29ème dimanche ordinaire

29ème dimanche ordinaire Philippe Henne

            Notre Seigneur Jésus-Christ l’a un peu facile.  Prier, nous dit-il, répétez sans cesse votre demande et vous serez exaucé.  Tel n’st pas notre expérience quotidienne.  Combien de fois n’entendons-nous des femmes er des enfants, et même des hommes, constater le silence du ciel face à leurs demandes.  Evidemment, on pourra toujours dire que c’était et que ce sont des demandes intéressées, la fin d’une maladie, la réconciliation dans un couple, l’engagement dans un nouveau travail.  Mais rien n’y fait : la question reste : à quoi ça sert de prier ?

            Et voilà que se pose une nouvelle question : faut-il tout juger par rapport à quoi ça sert.  A quoi ça sert d’être ici dans une église ? à quoi ça sert de célébrer une messe ? à quoi ça sert de parler ? A rien, sauf à exister.  Oui, la plus belle chose dans la vie ne mesure pas à son efficacité, ni à sa rentabilité, mais au plaisir d’être ensemble.

            C’est vrai que e être marié avoir des enfants, c’est une perte de temps et d’argent.  Et pourtant c’est indispensable.  Passer une soirée avec des amis, rencontrer ses enfants ou ses parents, c’est important.

            Et c’est un peu la même chose avec la prière.  Ça sert à quoi de prier ? A rien, si ce n’est au plaisir de rencontrer quelqu’un, quelqu’un de sympathique et de gentil, et même quelqu’un qui nous veut du bien. 
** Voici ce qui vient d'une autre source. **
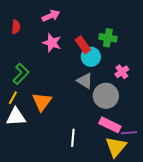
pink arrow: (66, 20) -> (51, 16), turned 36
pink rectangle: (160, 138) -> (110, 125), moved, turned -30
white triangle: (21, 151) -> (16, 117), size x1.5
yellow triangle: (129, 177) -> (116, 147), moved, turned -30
            Vous me direz alors : à quoi ça sert de répéter les mêmes choses ? Entièrement d’accord, à quoi ça sert de dire bonjour à quelqu’un dans sa famille, dans son boulot, dans sa rue ? A rien, sauf à lui donner la possibilité de nous dire quelque chose de merveilleux.  Un jour, on croise quelqu’un qu’on connaît, on lui dit bonjour et on lui demande comment ça va et soudain il nous raconte plein de choses sur sa vie présente, ses ennuis, ses joies.  Prier, c’est comme dire bonjour à quelqu’un, c’est donner à Dieu l’occasion de nous dire quelque chose. 

            Et puis, prier, est-ce que c’est nécessairement dire beaucoup de choses ? N’est-ce pas simplement le plaisir d’être ensemble ? Et de se rappeler l’une des plus belles choses que Dieu nous offre, la vie, le bonheur de connaître son amour, et de partager avec lui simplement quelques instants d’intimité.

            C’est pourquoi j’aime beaucoup la prière du matin.  Se lever et dire merci au Seigneur d’être là avec lui, et puis prier avec l’Eglise tout entière suivant les prières du bréviaire.  Je ne suis pas seul à prier, avec moi, aujourd’hui, ce matin il y a tellement d’hommes et de femmes qui se lèvent et qui prient avec moi.  Et les mots que j’utilise, et les mots qu’ils utilisent, ce sont les mêmes paroles.  Nous sommes tous ensemble pour prier.  Oui, je ne suis pas seul pour prier.  Le peuple de Dieu est avec moi et autour de moi. 

            Alors regardons deux, trois personnes qui ont prié.  Il y a Maximilian Kolbe, ce franciscain polonais qui a donné sa vie pour un autre prisonnier au camp d’extermination d’Auschwitz.  Il a prié pour aimer.  Et dans le bunker de la mort, il a continué à chanter les psaumes.  Il y a la Vierge Marie qui est restée avec les apôtres dans le Cénacle après l’ascension de Notre Seigneur Jésus-Christ et avant la descente de l’Esprit saint lors de la Pentecôte.  Elle a médité tous les événements de sa vie, non pas avec rancune et regret (car elle a tout perdu, son fils, sa famille, son village), mais avec confiance en son Dieu.  Qui sait ce que tout cela, toutes ces souffrances, tous ces échecs, toutes ces rencontres, peuvent donner ? Dieu seul le sait.

            Tout n’est qu’erreur.  Tout n’est que réussite quand on remet tout à Dieu.  Jésus lui-même n’a-t-il pas hurlé, plein de crainte, sur le mont des Oliviers, le soir même de sa trahison : « Père, si c’est possible, éloigne de moi cette coupe ».  Mais n’ajoute-t-il pas aussitôt : « mais non pas ce que je veux, mais ce que tu veux. »  Jésus fait confiance à son père comme un enfant fait confiance à sa mère lorsqu’elle le conduit chez le dentiste.  L’enfant fait confiance à sa mère lorsqu’il est conduit, seul, sans elle, vers la salle d’opération.  Tout semble perdu, mais tout est nouveau.  Retrouvons la douceur de la présence de Jésus dans notre prière et surtout disons-lui avec confiance : « que ta volonté soit faite ».